■ Data extracts ■
*** Block opens ***
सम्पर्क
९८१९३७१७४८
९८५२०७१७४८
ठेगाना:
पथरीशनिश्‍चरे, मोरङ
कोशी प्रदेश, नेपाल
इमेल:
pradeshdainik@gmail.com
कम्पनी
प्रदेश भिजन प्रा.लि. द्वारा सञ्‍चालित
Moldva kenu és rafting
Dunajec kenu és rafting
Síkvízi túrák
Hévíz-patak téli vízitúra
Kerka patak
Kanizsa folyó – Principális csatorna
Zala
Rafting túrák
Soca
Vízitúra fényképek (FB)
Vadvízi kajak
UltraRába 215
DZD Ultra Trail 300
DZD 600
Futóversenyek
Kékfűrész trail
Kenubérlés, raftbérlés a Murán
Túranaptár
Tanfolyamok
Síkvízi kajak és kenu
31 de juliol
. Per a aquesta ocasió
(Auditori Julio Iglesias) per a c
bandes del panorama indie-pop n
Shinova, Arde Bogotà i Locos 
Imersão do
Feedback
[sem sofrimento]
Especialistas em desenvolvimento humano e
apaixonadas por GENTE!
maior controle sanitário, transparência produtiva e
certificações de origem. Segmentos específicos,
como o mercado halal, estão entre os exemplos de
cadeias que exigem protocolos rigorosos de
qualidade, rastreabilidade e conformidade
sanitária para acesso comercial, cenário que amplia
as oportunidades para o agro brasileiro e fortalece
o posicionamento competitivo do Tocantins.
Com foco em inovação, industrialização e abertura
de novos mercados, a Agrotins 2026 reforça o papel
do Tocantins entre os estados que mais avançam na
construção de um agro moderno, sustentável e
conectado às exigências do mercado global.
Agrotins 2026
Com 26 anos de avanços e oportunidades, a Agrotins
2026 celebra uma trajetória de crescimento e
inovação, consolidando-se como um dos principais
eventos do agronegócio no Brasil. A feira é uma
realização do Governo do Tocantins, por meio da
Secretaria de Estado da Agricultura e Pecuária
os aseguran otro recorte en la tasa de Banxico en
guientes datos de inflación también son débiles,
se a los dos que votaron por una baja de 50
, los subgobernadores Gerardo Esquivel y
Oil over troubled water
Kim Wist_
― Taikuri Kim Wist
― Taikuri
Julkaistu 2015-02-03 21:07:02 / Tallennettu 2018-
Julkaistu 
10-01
*** Block closes ***
■ Task directions ■
Write out every line of the entries above word for word, keeping each character and the line order unchanged.

■ Your response ■
सम्पर्क
९८१९३७१७४८
९८५२०७१७४८
ठेगाना:
पथरीशनिश्‍चरे, मोरङ
कोशी प्रदेश, नेपाल
इमेल:
pradeshdainik@gmail.com
कम्पनी
प्रदेश भिजन प्रा.लि. द्वारा सञ्‍चालित
Moldva kenu és rafting
Dunajec kenu és rafting
Síkvízi túrák
Hévíz-patak téli vízitúra
Kerka patak
Kanizsa folyó – Principális csatorna
Zala
Rafting túrák
Soca
Vízitúra fényképek (FB)
Vadvízi kajak
UltraRába 215
DZD Ultra Trail 300
DZD 600
Futóversenyek
Kékfűrész trail
Kenubérlés, raftbérlés a Murán
Túranaptár
Tanfolyamok
Síkvízi kajak és kenu
31 de juliol
. Per a aquesta ocasió
(Auditori Julio Iglesias) per a c
bandes del panorama indie-pop n
Shinova, Arde Bogotà i Locos 
Imersão do
Feedback
[sem sofrimento]
Especialistas em desenvolvimento humano e
apaixonadas por GENTE!
maior controle sanitário, transparência produtiva e
certificações de origem. Segmentos específicos,
como o mercado halal, estão entre os exemplos de
cadeias que exigem protocolos rigorosos de
qualidade, rastreabilidade e conformidade
sanitária para acesso comercial, cenário que amplia
as oportunidades para o agro brasileiro e fortalece
o posicionamento competitivo do Tocantins.
Com foco em inovação, industrialização e abertura
de novos mercados, a Agrotins 2026 reforça o papel
do Tocantins entre os estados que mais avançam na
construção de um agro moderno, sustentável e
conectado às exigências do mercado global.
Agrotins 2026
Com 26 anos de avanços e oportunidades, a Agrotins
2026 celebra uma trajetória de crescimento e
inovação, consolidando-se como um dos principais
eventos do agronegócio no Brasil. A feira é uma
realização do Governo do Tocantins, por meio da
Secretaria de Estado da Agricultura e Pecuária
os aseguran otro recorte en la tasa de Banxico en
guientes datos de inflación también son débiles,
se a los dos que votaron por una baja de 50
, los subgobernadores Gerardo Esquivel y
Oil over troubled water
Kim Wist_
― Taikuri Kim Wist
― Taikuri
Julkaistu 2015-02-03 21:07:02 / Tallennettu 2018-
Julkaistu 
10-01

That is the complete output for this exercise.